EXPEDIENTE DO SITE
Diagramação: Marco Scalzo
Diretora de Imprensa: Vera Luiza Xavier
Por: Gustavo Conde
Do meu bom amigo, ao qual dou muito pouca atenção, Gustavo Conde:
Vou fazer que nem o Lula e dizer: “deixa eu falar uma coisa pra você”.
(Sempre quis fazer isso).
O dado concreto é que o The Intercept é vacinado. Eles conhecem o nosso jornalismo de milícia.
Um lote de vazamentos com Moro e Dallagnol em dança promíscua jamais seria suficiente para mobilizar a atenção da nossa imprensa, quando mais a ‘recepção narrativa’ dessa imprensa.
Mas um conjunto de lotes? Aí a conversa é outra.
Não é à toa que Glenn Greenwald tem um Pulitzer nas costas.
No Brasil, praticar o jornalismo real, investigativo, exige cifras de inteligência e caráter adicionais.
O drible da vaca dado pelo “Interceptador” (que nome para um site!) é da ordem do inconsciente e da ciência econômica (sic): a projeção – de futuro – é mais forte simbólica e retoricamente do que o posto na linha do horizonte.
Em língua de gente: pouco importa o lote vazado na histórica noite de 9 de junho de 2019. O que conta mesmo é o volume gigantesco de conversas que o site diz ter em mãos – e o respectivo conteúdo ‘estarrecedor’.
O que vimos ontem foi só uma prévia.
É o aperitivo desta que anuncia ser a maior fraude judicial-eleitoral de todos os tempos, levando-se em conta não apenas o Brasil, mas o próprio mundo (que não é plano e dá voltas).
No Brasil, produzir jornalismo investigativo exige essa artimanha: é preciso garantir a continuidade e a sequência narrativa, senão o brasileiro não ‘pega’. Nem no tranco.
É o nosso novelismo aplicado, décadas de corrosão cerebral com novelas intermináveis e idênticas umas às outras (com os mesmos atores, diretores, iluminação etc).

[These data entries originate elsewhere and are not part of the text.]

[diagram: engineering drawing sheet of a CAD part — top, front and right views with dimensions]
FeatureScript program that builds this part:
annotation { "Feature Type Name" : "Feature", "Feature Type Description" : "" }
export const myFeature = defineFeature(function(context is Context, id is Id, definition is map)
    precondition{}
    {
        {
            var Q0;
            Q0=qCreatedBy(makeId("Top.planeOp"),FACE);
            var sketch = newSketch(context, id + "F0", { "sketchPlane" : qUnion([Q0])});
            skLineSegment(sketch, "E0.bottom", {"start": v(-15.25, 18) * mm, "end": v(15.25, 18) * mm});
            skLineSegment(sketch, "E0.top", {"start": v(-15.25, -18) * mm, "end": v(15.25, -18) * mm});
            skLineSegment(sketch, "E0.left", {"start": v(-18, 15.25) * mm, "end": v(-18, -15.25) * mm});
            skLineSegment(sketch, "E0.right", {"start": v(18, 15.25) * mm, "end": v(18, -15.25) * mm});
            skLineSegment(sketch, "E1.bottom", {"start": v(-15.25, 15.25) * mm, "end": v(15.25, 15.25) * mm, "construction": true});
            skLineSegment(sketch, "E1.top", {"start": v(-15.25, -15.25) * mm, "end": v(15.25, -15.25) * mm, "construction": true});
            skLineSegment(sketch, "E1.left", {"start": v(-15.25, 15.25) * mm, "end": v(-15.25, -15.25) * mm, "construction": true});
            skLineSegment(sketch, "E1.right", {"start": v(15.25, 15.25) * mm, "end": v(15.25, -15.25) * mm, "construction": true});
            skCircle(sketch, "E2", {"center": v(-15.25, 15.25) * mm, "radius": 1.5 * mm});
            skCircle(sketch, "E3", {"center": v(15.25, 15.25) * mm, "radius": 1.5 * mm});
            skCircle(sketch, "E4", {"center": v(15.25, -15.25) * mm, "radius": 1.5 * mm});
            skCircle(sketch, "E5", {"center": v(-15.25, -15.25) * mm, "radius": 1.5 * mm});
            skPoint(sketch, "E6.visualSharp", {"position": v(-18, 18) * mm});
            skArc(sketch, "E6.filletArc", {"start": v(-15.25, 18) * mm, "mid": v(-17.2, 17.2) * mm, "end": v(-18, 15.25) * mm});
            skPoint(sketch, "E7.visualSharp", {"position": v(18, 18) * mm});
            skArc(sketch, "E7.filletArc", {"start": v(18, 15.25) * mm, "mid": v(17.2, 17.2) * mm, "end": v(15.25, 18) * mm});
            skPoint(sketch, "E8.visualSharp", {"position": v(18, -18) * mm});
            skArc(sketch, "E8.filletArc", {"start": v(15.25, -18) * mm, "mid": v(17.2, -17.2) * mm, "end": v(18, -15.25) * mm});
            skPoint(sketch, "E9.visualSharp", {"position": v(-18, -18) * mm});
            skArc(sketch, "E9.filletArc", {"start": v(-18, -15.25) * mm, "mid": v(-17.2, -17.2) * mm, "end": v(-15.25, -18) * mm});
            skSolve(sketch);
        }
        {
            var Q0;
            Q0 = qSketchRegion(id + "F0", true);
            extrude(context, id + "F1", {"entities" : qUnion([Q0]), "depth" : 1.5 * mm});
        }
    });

Uma pergunta adicional, no entanto, ainda me faz coçar o calcanhar aflitivo das indagações: por que a fonte vazou essa montanha de diálogos criminosos para o The Intercept e não para a imprensa comercial?
Precisa responder?
Precisa.
Porque resta evidente, olimpicamente evidente, que a imprensa comercial denunciaria a fonte e a entregaria às “autoridades”.
Esse é o jornalismo de cativeiro praticado no Brasil.

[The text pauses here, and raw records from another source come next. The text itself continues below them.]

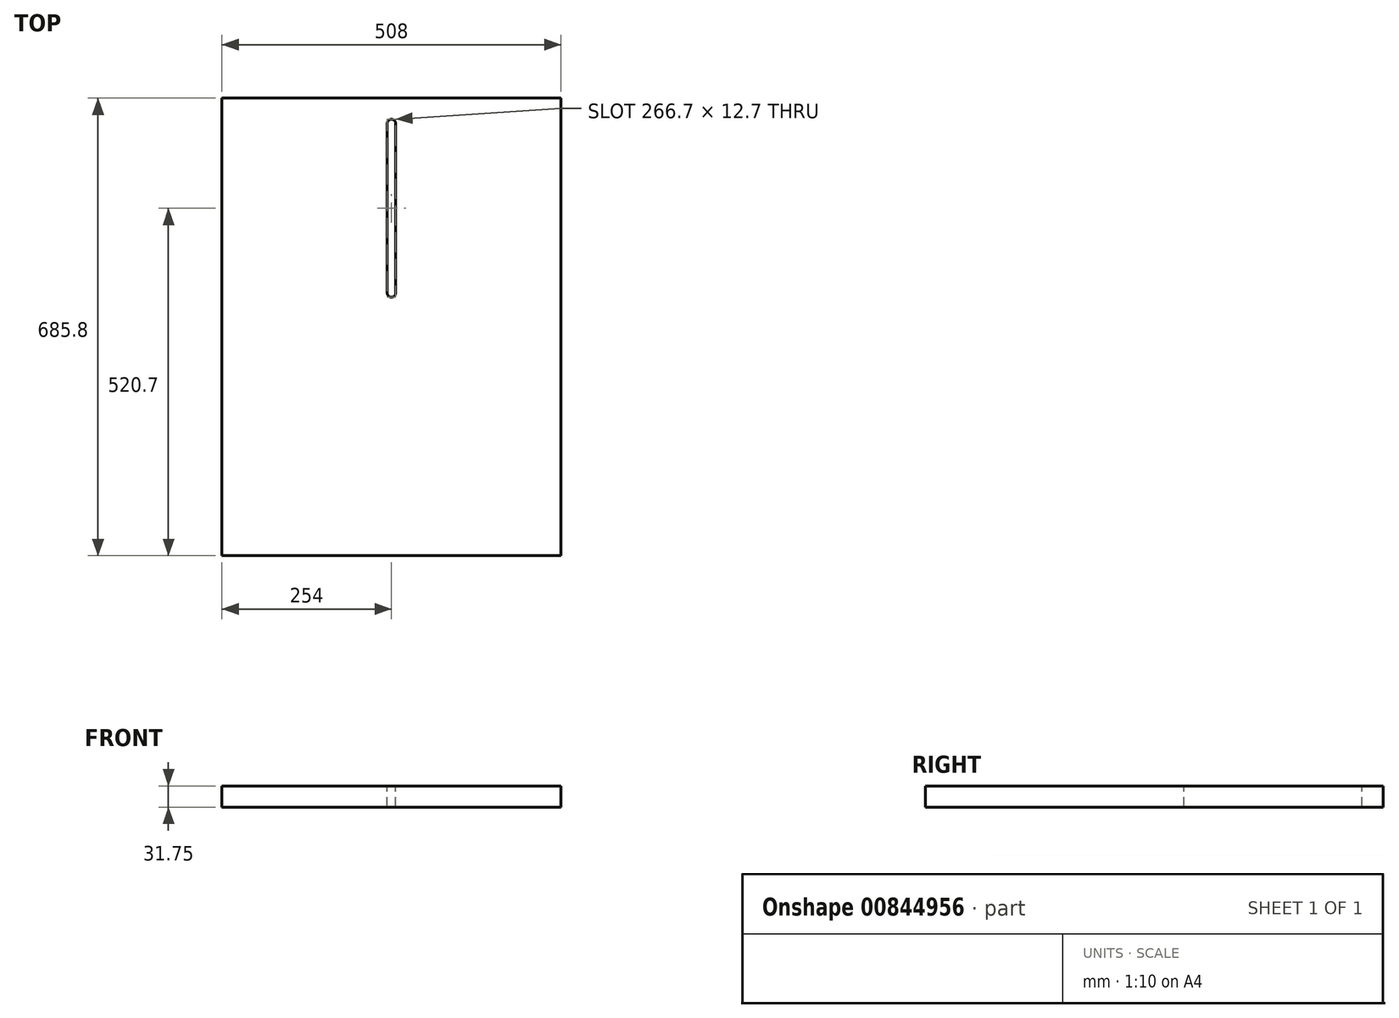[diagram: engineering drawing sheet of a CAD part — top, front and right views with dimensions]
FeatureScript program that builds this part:
annotation { "Feature Type Name" : "Feature", "Feature Type Description" : "" }
export const myFeature = defineFeature(function(context is Context, id is Id, definition is map)
    precondition{}
    {
        {
            var Q0;
            Q0=qCreatedBy(makeId("Top.planeOp"),FACE);
            var sketch = newSketch(context, id + "F0", { "sketchPlane" : qUnion([Q0])});
            skLineSegment(sketch, "E0.bottom", {"start": v(254, 342.9) * mm, "end": v(-254, 342.9) * mm});
            skLineSegment(sketch, "E0.top", {"start": v(254, -342.9) * mm, "end": v(-254, -342.9) * mm});
            skLineSegment(sketch, "E0.left", {"start": v(254, 342.9) * mm, "end": v(254, -342.9) * mm});
            skLineSegment(sketch, "E0.right", {"start": v(-254, 342.9) * mm, "end": v(-254, -342.9) * mm});
            skPoint(sketch, "E0.middle", {"position": v(0, 0) * mm});
            skSolve(sketch);
        }
        {
            var Q0;
            Q0=makeQuery(id+"F0.imprint","IMPRINT",FACE,{"disambiguationData":[TD([[makeQuery(id+"F0.imprint","IMPRINT",EDGE,{"derivedFrom":sQuery(id+"F0.wireOp",EDGE,"E0.bottom")}),1.0]])]});
            extrude(context, id + "F1", {"entities" : qUnion([Q0]), "depth" : 31.75 * mm, "offsetDistance" : 25.4 * mm});
        }
        {
            var Q0;
            Q0=makeQuery(id+"F1.opExtrude","CAP_FACE",FACE,{"disambiguationData":[OSD([sQuery(id+"F0.wireOp",EDGE,"E0.bottom"),sQuery(id+"F0.wireOp",EDGE,"E0.top"),sQuery(id+"F0.wireOp",EDGE,"E0.left"),sQuery(id+"F0.wireOp",EDGE,"E0.right")])],"isStart":false});
            var sketch = newSketch(context, id + "F2", { "sketchPlane" : qUnion([Q0])});
            skPoint(sketch, "E1", {"position": v(0, 304.8) * mm});
            skCircle(sketch, "E2", {"center": v(0, 304.8) * mm, "radius": 6.35 * mm});
            skPoint(sketch, "E3", {"position": v(0, 50.8) * mm});
            skCircle(sketch, "E4", {"center": v(0, 50.8) * mm, "radius": 6.35 * mm});
            skLineSegment(sketch, "E5", {"start": v(-6.35, 304.8) * mm, "end": v(-6.35, 50.8) * mm});
            skLineSegment(sketch, "E6", {"start": v(6.35, 304.8) * mm, "end": v(6.35, 50.8) * mm});
            skSolve(sketch);
        }
        {
            var Q0;
            {var subQ0=sQuery(id+"F2.wireOp",EDGE,"E2");var subQ1=makeQuery(id+"F2.imprint","INTERSECT",VERTEX,{"derivedFrom":[subQ0,sQuery(id+"F2.wireOp",EDGE,"E5")]});Q0=makeQuery(id+"F2.imprint","IMPRINT",FACE,{"disambiguationData":[TD([[makeQuery(id+"F2.imprint","IMPRINT",EDGE,{"disambiguationData":[TD([[subQ1,1.0]])],"derivedFrom":subQ0}),1.0]])]});}
            var Q1;
            {var subQ0=sQuery(id+"F2.wireOp",EDGE,"E4");var subQ1=makeQuery(id+"F2.imprint","INTERSECT",VERTEX,{"derivedFrom":[subQ0,sQuery(id+"F2.wireOp",EDGE,"E5")]});Q1=makeQuery(id+"F2.imprint","IMPRINT",FACE,{"disambiguationData":[TD([[makeQuery(id+"F2.imprint","IMPRINT",EDGE,{"disambiguationData":[TD([[subQ1,1.0]])],"derivedFrom":subQ0}),1.0]])]});}
            var Q2;
            {var subQ0=sQuery(id+"F2.wireOp",EDGE,"E5");Q2=makeQuery(id+"F2.imprint","IMPRINT",FACE,{"disambiguationData":[TD([[makeQuery(id+"F2.imprint","IMPRINT",EDGE,{"derivedFrom":subQ0}),1.0]])]});}
            extrude(context, id + "F3", {"entities" : qUnion([Q0, Q1, Q2]), "operationType" : NewBodyOperationType.REMOVE, "oppositeDirection" : true, "depth" : 31.75 * mm, "offsetDistance" : 25.4 * mm});
        }
    });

Tanto mais interessante também é a nossa subserviência à cultura anglo-saxã (no quesito ‘elite-informação’).
O verniz que um veículo com título em inglês dá ao escândalo Moro Leaks é uma sinuca de bico para a nossa classe média tosqueada pela indigência cognitiva de bolsos e de minions.
A própria imprensa vassala caiu nessa armadilha. É bonito estampar o nome “The Intercept” no frontispício das matérias subdesenvolvidas brazucas que querem ser sempre made in USA.

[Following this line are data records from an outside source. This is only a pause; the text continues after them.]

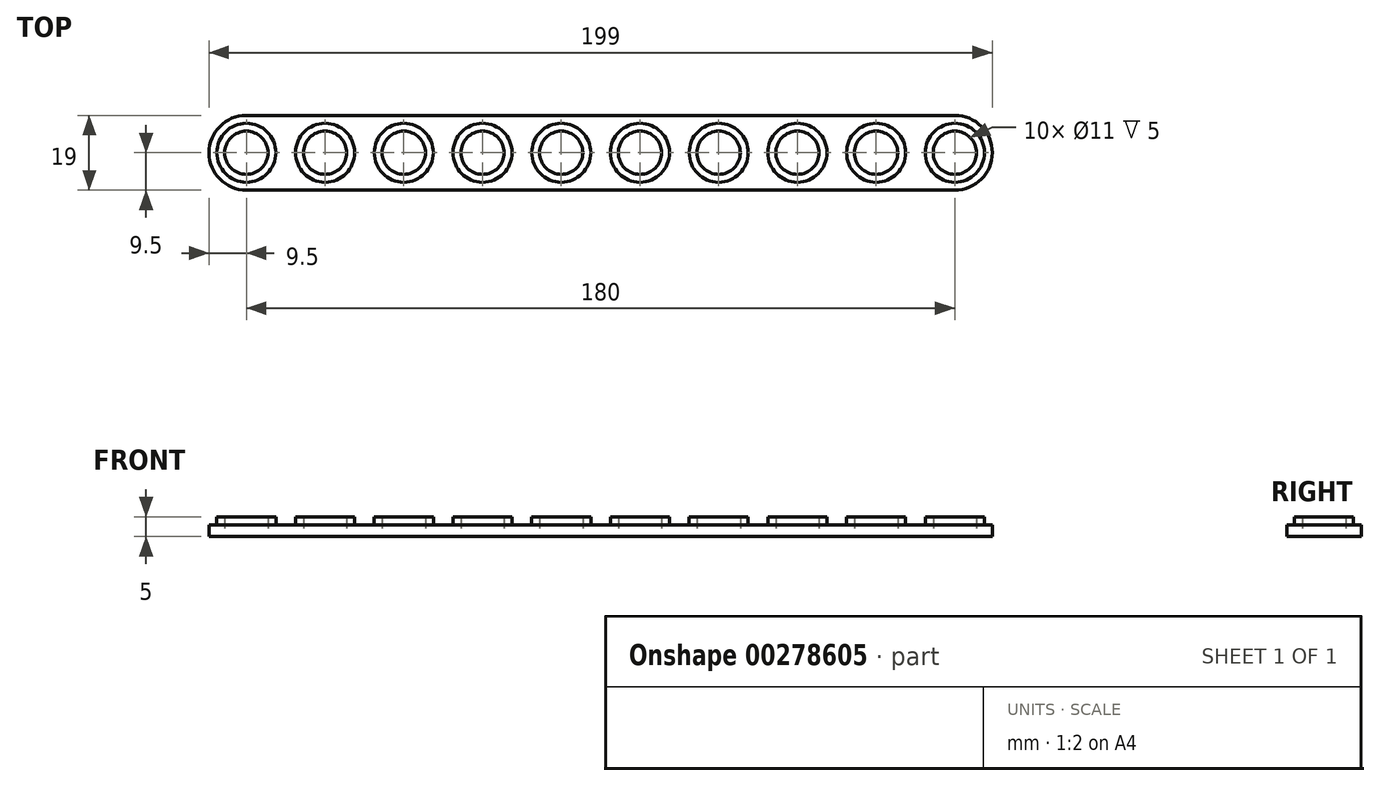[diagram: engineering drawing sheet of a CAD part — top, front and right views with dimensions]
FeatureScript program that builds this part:
annotation { "Feature Type Name" : "Feature", "Feature Type Description" : "" }
export const myFeature = defineFeature(function(context is Context, id is Id, definition is map)
    precondition{}
    {
        {
            assignVariable(context, id + "F0", {"name" : "e", "anyValue" : 3});
        }
        {
            assignVariable(context, id + "F1", {"name" : "h0", "anyValue" : 2});
        }
        {
            var Q0;
            Q0=qCreatedBy(makeId("Top.planeOp"),FACE);
            var sketch = newSketch(context, id + "F2", { "sketchPlane" : qUnion([Q0])});
            skLineSegment(sketch, "E0.bottom", {"start": v(0, 9.5) * mm, "end": v(180, 9.5) * mm});
            skLineSegment(sketch, "E0.top", {"start": v(0, -9.5) * mm, "end": v(180, -9.5) * mm});
            skLineSegment(sketch, "E0.left", {"start": v(-9.5, 0) * mm, "end": v(-9.5, 0) * mm});
            skLineSegment(sketch, "E0.right", {"start": v(189.5, 0) * mm, "end": v(189.5, 0) * mm});
            skPoint(sketch, "E1", {"position": v(-9.5, 0) * mm});
            skCircle(sketch, "E2", {"center": v(0, 0) * mm, "radius": 5.5 * mm});
            skPoint(sketch, "E3.visualSharp", {"position": v(189.5, 9.5) * mm});
            skArc(sketch, "E3.filletArc", {"start": v(189.5, 0) * mm, "mid": v(186.72, 6.72) * mm, "end": v(180, 9.5) * mm});
            skPoint(sketch, "E4.visualSharp", {"position": v(189.5, -9.5) * mm});
            skArc(sketch, "E4.filletArc", {"start": v(180, -9.5) * mm, "mid": v(186.72, -6.72) * mm, "end": v(189.5, 0) * mm});
            skPoint(sketch, "E5.visualSharp", {"position": v(-9.5, -9.5) * mm});
            skArc(sketch, "E5.filletArc", {"start": v(-9.5, 0) * mm, "mid": v(-6.72, -6.72) * mm, "end": v(0, -9.5) * mm});
            skPoint(sketch, "E6.visualSharp", {"position": v(-9.5, 9.5) * mm});
            skArc(sketch, "E6.filletArc", {"start": v(0, 9.5) * mm, "mid": v(-6.72, 6.72) * mm, "end": v(-9.5, 0) * mm});
            skCircle(sketch, "E7", {"center": v(0, 0) * mm, "radius": 7.5 * mm});
            skCircle(sketch, "E8.1.0.0", {"center": v(20, 0) * mm, "radius": 5.5 * mm});
            skCircle(sketch, "E8.1.0.1", {"center": v(20, 0) * mm, "radius": 7.5 * mm});
            skCircle(sketch, "E8.2.0.0", {"center": v(40, 0) * mm, "radius": 5.5 * mm});
            skCircle(sketch, "E8.2.0.1", {"center": v(40, 0) * mm, "radius": 7.5 * mm});
            skLineSegment(sketch, "E8.direction1", {"start": v(0, 0) * mm, "end": v(20, 0) * mm, "construction": true});
            skCircle(sketch, "E9.0.3.0", {"center": v(60, 0) * mm, "radius": 5.5 * mm});
            skCircle(sketch, "E9.2.3.0", {"center": v(60, 0) * mm, "radius": 7.5 * mm});
            skCircle(sketch, "E9.0.4.0", {"center": v(80, 0) * mm, "radius": 5.5 * mm});
            skCircle(sketch, "E9.2.4.0", {"center": v(80, 0) * mm, "radius": 7.5 * mm});
            skCircle(sketch, "E9.0.5.0", {"center": v(100, 0) * mm, "radius": 5.5 * mm});
            skCircle(sketch, "E9.2.5.0", {"center": v(100, 0) * mm, "radius": 7.5 * mm});
            skCircle(sketch, "E9.0.6.0", {"center": v(120, 0) * mm, "radius": 5.5 * mm});
            skCircle(sketch, "E9.2.6.0", {"center": v(120, 0) * mm, "radius": 7.5 * mm});
            skCircle(sketch, "E9.0.7.0", {"center": v(140, 0) * mm, "radius": 5.5 * mm});
            skCircle(sketch, "E9.2.7.0", {"center": v(140, 0) * mm, "radius": 7.5 * mm});
            skCircle(sketch, "E9.0.8.0", {"center": v(160, 0) * mm, "radius": 5.5 * mm});
            skCircle(sketch, "E9.2.8.0", {"center": v(160, 0) * mm, "radius": 7.5 * mm});
            skCircle(sketch, "E9.0.9.0", {"center": v(180, 0) * mm, "radius": 5.5 * mm});
            skCircle(sketch, "E9.2.9.0", {"center": v(180, 0) * mm, "radius": 7.5 * mm});
            skSolve(sketch);
        }
        {
            var Q0;
            Q0=qSketchRegion(id+"F2",true);
            var Q1;
            Q1=makeQuery(id+"F2.imprint","IMPRINT",FACE,{"disambiguationData":[TD([[makeQuery(id+"F2.imprint","IMPRINT",EDGE,{"derivedFrom":sQuery(id+"F2.wireOp",EDGE,"E2")}),-1.0]])]});
            var Q2;
            Q2=makeQuery(id+"F2.imprint","IMPRINT",FACE,{"disambiguationData":[TD([[makeQuery(id+"F2.imprint","IMPRINT",EDGE,{"derivedFrom":sQuery(id+"F2.wireOp",EDGE,"E8.1.0.0")}),-1.0]])]});
            var Q3;
            Q3=makeQuery(id+"F2.imprint","IMPRINT",FACE,{"disambiguationData":[TD([[makeQuery(id+"F2.imprint","IMPRINT",EDGE,{"derivedFrom":sQuery(id+"F2.wireOp",EDGE,"E8.2.0.0")}),-1.0]])]});
            var Q4;
            Q4=makeQuery(id+"F2.imprint","IMPRINT",FACE,{"disambiguationData":[TD([[makeQuery(id+"F2.imprint","IMPRINT",EDGE,{"derivedFrom":sQuery(id+"F2.wireOp",EDGE,"345b2114-0edb-480d-a68f-e22b198684d9.0.3.0")}),-1.0]])]});
            var Q5;
            Q5=makeQuery(id+"F2.imprint","IMPRINT",FACE,{"disambiguationData":[TD([[makeQuery(id+"F2.imprint","IMPRINT",EDGE,{"derivedFrom":sQuery(id+"F2.wireOp",EDGE,"E9.0.3.0")}),-1.0]])]});
            var Q6;
            Q6=makeQuery(id+"F2.imprint","IMPRINT",FACE,{"disambiguationData":[TD([[makeQuery(id+"F2.imprint","IMPRINT",EDGE,{"derivedFrom":sQuery(id+"F2.wireOp",EDGE,"E9.0.4.0")}),-1.0]])]});
            var Q7;
            Q7=makeQuery(id+"F2.imprint","IMPRINT",FACE,{"disambiguationData":[TD([[makeQuery(id+"F2.imprint","IMPRINT",EDGE,{"derivedFrom":sQuery(id+"F2.wireOp",EDGE,"E9.0.5.0")}),-1.0]])]});
            var Q8;
            Q8=makeQuery(id+"F2.imprint","IMPRINT",FACE,{"disambiguationData":[TD([[makeQuery(id+"F2.imprint","IMPRINT",EDGE,{"derivedFrom":sQuery(id+"F2.wireOp",EDGE,"E9.0.6.0")}),-1.0]])]});
            var Q9;
            Q9=makeQuery(id+"F2.imprint","IMPRINT",FACE,{"disambiguationData":[TD([[makeQuery(id+"F2.imprint","IMPRINT",EDGE,{"derivedFrom":sQuery(id+"F2.wireOp",EDGE,"E9.0.7.0")}),-1.0]])]});
            var Q10;
            Q10=makeQuery(id+"F2.imprint","IMPRINT",FACE,{"disambiguationData":[TD([[makeQuery(id+"F2.imprint","IMPRINT",EDGE,{"derivedFrom":sQuery(id+"F2.wireOp",EDGE,"E9.0.8.0")}),-1.0]])]});
            var Q11;
            Q11=makeQuery(id+"F2.imprint","IMPRINT",FACE,{"disambiguationData":[TD([[makeQuery(id+"F2.imprint","IMPRINT",EDGE,{"derivedFrom":sQuery(id+"F2.wireOp",EDGE,"E9.0.9.0")}),-1.0]])]});
            extrude(context, id + "F3", {"entities" : qUnion([Q0, Q1, Q2, Q3, Q4, Q5, Q6, Q7, Q8, Q9, Q10, Q11]), "depth" : (getVariable(context, 'e')) * mm});
        }
        {
            var Q0;
            Q0=makeQuery(id+"F2.imprint","IMPRINT",FACE,{"disambiguationData":[TD([[makeQuery(id+"F2.imprint","IMPRINT",EDGE,{"derivedFrom":sQuery(id+"F2.wireOp",EDGE,"E2")}),-1.0]])]});
            var Q1;
            Q1=makeQuery(id+"F2.imprint","IMPRINT",FACE,{"disambiguationData":[TD([[makeQuery(id+"F2.imprint","IMPRINT",EDGE,{"derivedFrom":sQuery(id+"F2.wireOp",EDGE,"E8.1.0.0")}),-1.0]])]});
            var Q2;
            Q2=makeQuery(id+"F2.imprint","IMPRINT",FACE,{"disambiguationData":[TD([[makeQuery(id+"F2.imprint","IMPRINT",EDGE,{"derivedFrom":sQuery(id+"F2.wireOp",EDGE,"E8.2.0.0")}),-1.0]])]});
            var Q3;
            Q3=makeQuery(id+"F2.imprint","IMPRINT",FACE,{"disambiguationData":[TD([[makeQuery(id+"F2.imprint","IMPRINT",EDGE,{"derivedFrom":sQuery(id+"F2.wireOp",EDGE,"345b2114-0edb-480d-a68f-e22b198684d9.0.3.0")}),-1.0]])]});
            var Q4;
            Q4=makeQuery(id+"F2.imprint","IMPRINT",FACE,{"disambiguationData":[TD([[makeQuery(id+"F2.imprint","IMPRINT",EDGE,{"derivedFrom":sQuery(id+"F2.wireOp",EDGE,"E9.0.3.0")}),-1.0]])]});
            var Q5;
            Q5=makeQuery(id+"F2.imprint","IMPRINT",FACE,{"disambiguationData":[TD([[makeQuery(id+"F2.imprint","IMPRINT",EDGE,{"derivedFrom":sQuery(id+"F2.wireOp",EDGE,"E9.0.4.0")}),-1.0]])]});
            var Q6;
            Q6=makeQuery(id+"F2.imprint","IMPRINT",FACE,{"disambiguationData":[TD([[makeQuery(id+"F2.imprint","IMPRINT",EDGE,{"derivedFrom":sQuery(id+"F2.wireOp",EDGE,"E9.0.5.0")}),-1.0]])]});
            var Q7;
            Q7=makeQuery(id+"F2.imprint","IMPRINT",FACE,{"disambiguationData":[TD([[makeQuery(id+"F2.imprint","IMPRINT",EDGE,{"derivedFrom":sQuery(id+"F2.wireOp",EDGE,"E9.0.6.0")}),-1.0]])]});
            var Q8;
            Q8=makeQuery(id+"F2.imprint","IMPRINT",FACE,{"disambiguationData":[TD([[makeQuery(id+"F2.imprint","IMPRINT",EDGE,{"derivedFrom":sQuery(id+"F2.wireOp",EDGE,"E9.0.7.0")}),-1.0]])]});
            var Q9;
            Q9=makeQuery(id+"F2.imprint","IMPRINT",FACE,{"disambiguationData":[TD([[makeQuery(id+"F2.imprint","IMPRINT",EDGE,{"derivedFrom":sQuery(id+"F2.wireOp",EDGE,"E9.0.8.0")}),-1.0]])]});
            var Q10;
            Q10=makeQuery(id+"F2.imprint","IMPRINT",FACE,{"disambiguationData":[TD([[makeQuery(id+"F2.imprint","IMPRINT",EDGE,{"derivedFrom":sQuery(id+"F2.wireOp",EDGE,"E9.0.9.0")}),-1.0]])]});
            extrude(context, id + "F4", {"entities" : qUnion([Q0, Q1, Q2, Q3, Q4, Q5, Q6, Q7, Q8, Q9, Q10]), "operationType" : NewBodyOperationType.ADD, "depth" : (getVariable(context, 'e') + getVariable(context, 'h0')) * mm});
        }
    });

Afinal de contas, isca não é só minhoca, é também um miolo de pão adocicado.
O The Intercept não tem apenas – e é bom que se diga – ambições domésticas com essa matéria.
É uma matéria para ganhar o mundo, para romper fronteiras e abrir um flanco de resistência jornalística nas fraudes eleitorais – seguidas de lawfare – que ainda estão por vir.
O conceito de ‘Wiki Leaks’, “vazamentos rápidos” em tradução livre, depende, paradoxalmente, de uma duração longa – a duração da desova mesma dos vazamentos, a conta gotas e a seleções cirúrgicas e controladas.
Porque assim, dá-se a dimensão de instituição ao jornalismo praticado e impõe-se a ‘fiança do sentido’ (a verossimilhança narrativa).
Contra as notícias rápidas e rarefeitas, só pílulas de tempo denso, recheadas do óbvio ululante. Ou: todos já sabiam de tudo isso, mas era um ‘saber’ ainda ‘marginal’.
Sobre esse já dito e já sabido, é preciso enunciar mais uma cifra de percepção fugidia.
Como era de conhecimento público e notório que Sergio Moro e Deltan Dallagnol sempre foram dois criminosos a serviço da perseguição política, é-nos assaltada a surpresa diante de tal compêndio de vazamentos.
A reação fica entre o deboche e a indignação, o que é um dilema terrível para quem precisa de sinalizações concretas e claras de que a civilização e a justiça ainda existem.
Um desafio a mais sem dúvida (mas quem disse que seria fácil?).
Resta acompanhar e torcer para que o The Intercept siga seu destino de recolocar os pingos nos is neste país.
Mais um Pulitzer para Glenn Greenwald.